C'est déjà vrai en géométrie où le "point de vue local" 𓁝 d'un objet ne permet pas de voir "tout l'objet" comme d'un point de vue global 𓁜. Et 𓁝 peut se faire toutes les "collections" de cartes de l'objet qu'il souhaite, il n'arrivera jamais par cette accumulation (principe de répétition) à passer de façon continue de 𓁝 à 𓁜. Il y a d'une posture à l'autre une rupture franche, et une rupture de symétrie entre :

  • 𓁜 qui peut expliquer 𓁝;
  • 𓁝 qui ne peut pas atteindre à la compréhension de 𓁜. 

C'est ce que l'on retrouve dans la posture finale 𓁝[∅] propre à chaque mode de pensée. Et le "deus ex machina", c'est cet état de fait que l'on se représente sous forme de loi : 𓁝[♲][∅]. On peut discuter à l'infini des niveaux que je propose , [∅], [♲], mais l'essentiel tient à la posture ex ante 𓁝 du Sujet.

Maintenant, lorsque l'on est dans une telle posture en mode objectif ♧, et pour "sauter" de la posture soumise 𓁝 à une explication de l'impossible 𓁜, il faut changer de mode de pensée, passer en mode ♢.

- Facile à dire, mais que faire ?

- Ne lâche jamais la main d'Emmy Noether ! Si en mode ♧, l'impensable c'est le passage 𓁝𓁜, alors réifie en mode ♢ le concept diachronique qui t'échappe en mode ♧.

== == ==

_CONSIGNES_
**1.** Recopiez un passage du texte, en partant des mots « C'est déjà vrai » et en vous arrêtant après « ante 𓁝 du Sujet. ».
**2.** Mettez en anglais cette phrase du texte : « Ne lâche jamais la main d'Emmy Noether ! »
Les lignes qui viennent ensuite n'ont aucun lien avec le texte.

_DONNÉES FOURNIES_

== == ==

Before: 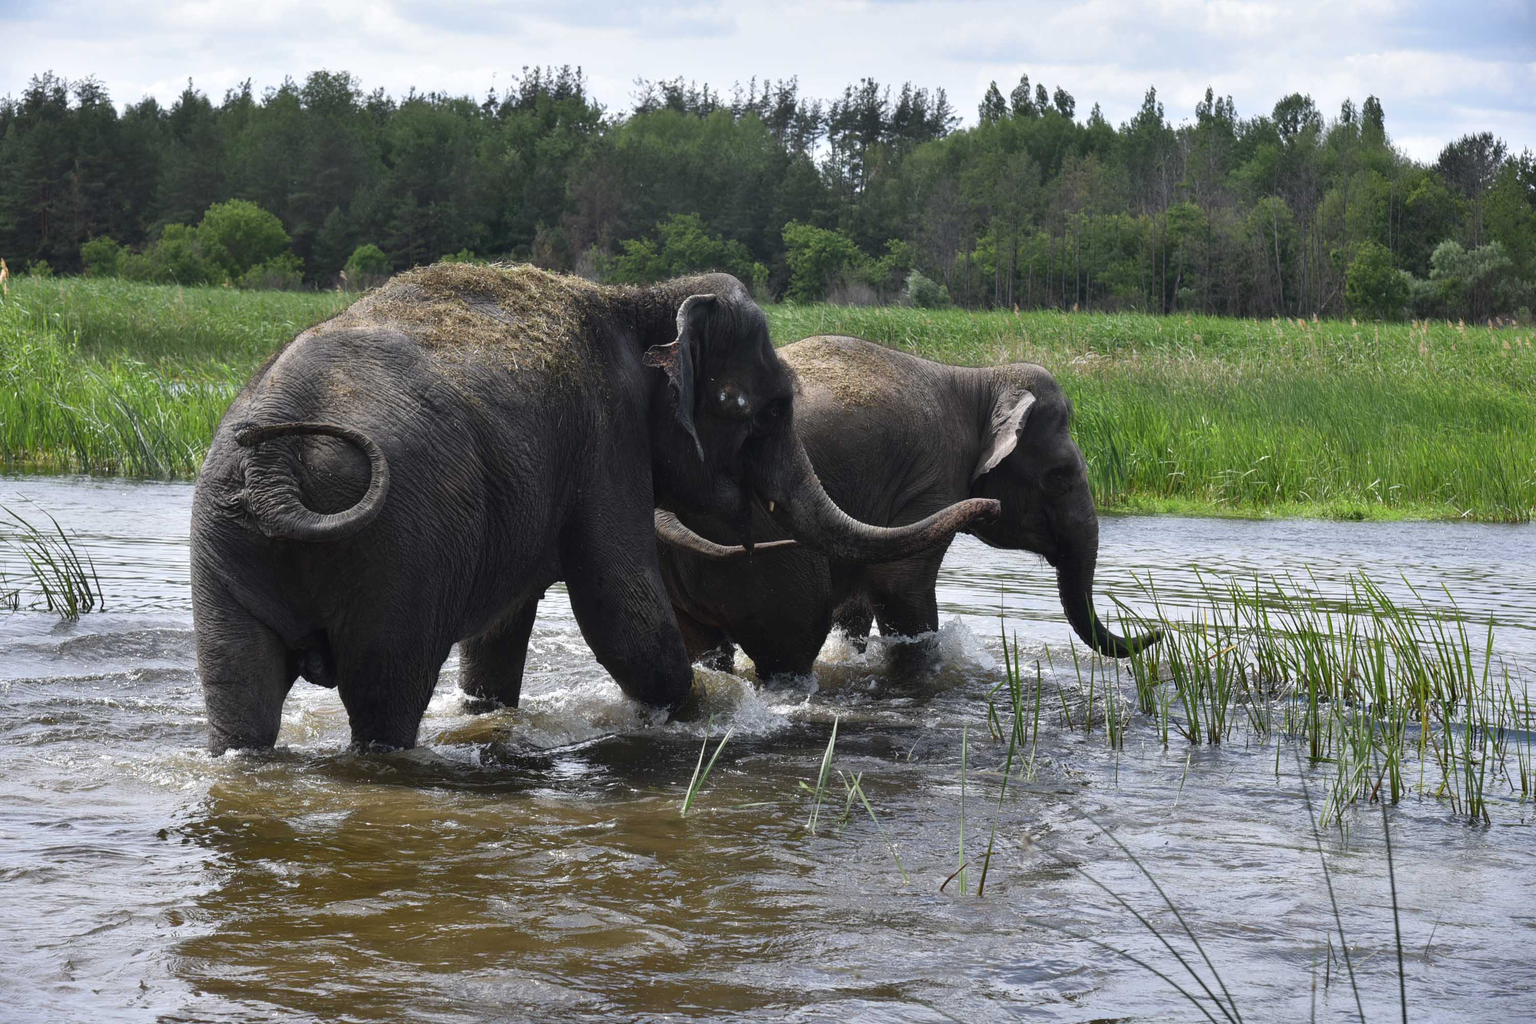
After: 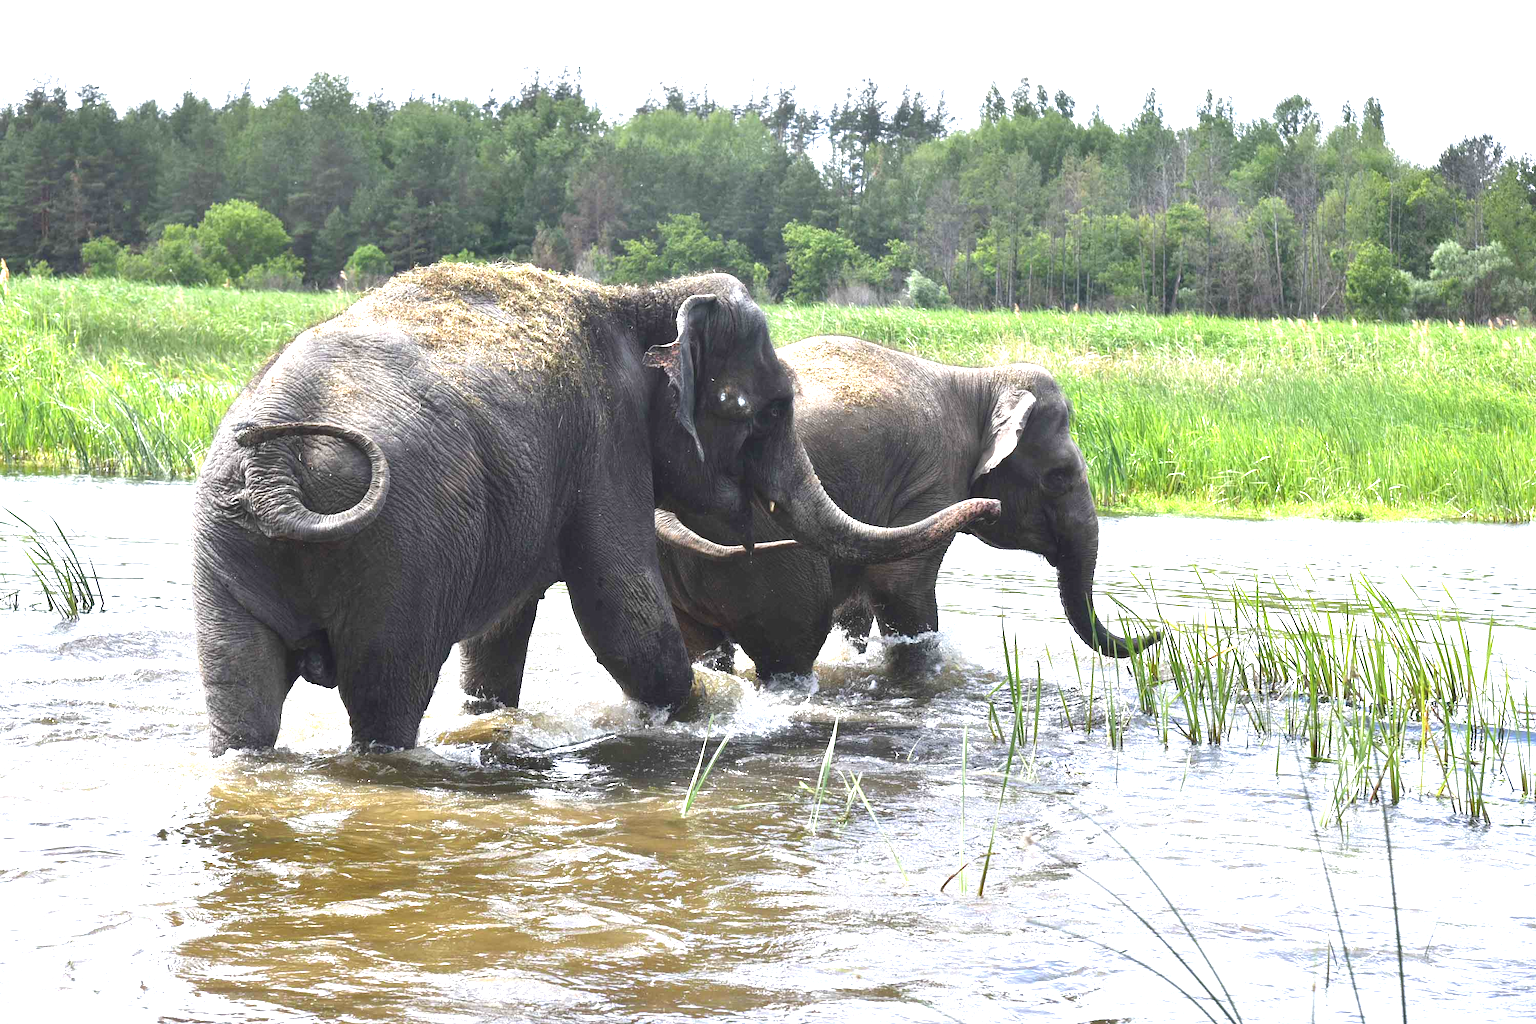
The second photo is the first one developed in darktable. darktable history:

== == ==

_CORRIGÉ_
**1.**
C'est déjà vrai en géométrie où le "point de vue local" 𓁝 d'un objet ne permet pas de voir "tout l'objet" comme d'un point de vue global 𓁜. Et 𓁝 peut se faire toutes les "collections" de cartes de l'objet qu'il souhaite, il n'arrivera jamais par cette accumulation (principe de répétition) à passer de façon continue de 𓁝 à 𓁜. Il y a d'une posture à l'autre une rupture franche, et une rupture de symétrie entre :

  • 𓁜 qui peut expliquer 𓁝;
  • 𓁝 qui ne peut pas atteindre à la compréhension de 𓁜. 

C'est ce que l'on retrouve dans la posture finale 𓁝[∅] propre à chaque mode de pensée. Et le "deus ex machina", c'est cet état de fait que l'on se représente sous forme de loi : 𓁝[♲][∅]. On peut discuter à l'infini des niveaux que je propose , [∅], [♲], mais l'essentiel tient à la posture ex ante 𓁝 du Sujet.

**2.** Never let go of Emmy Noether's hand!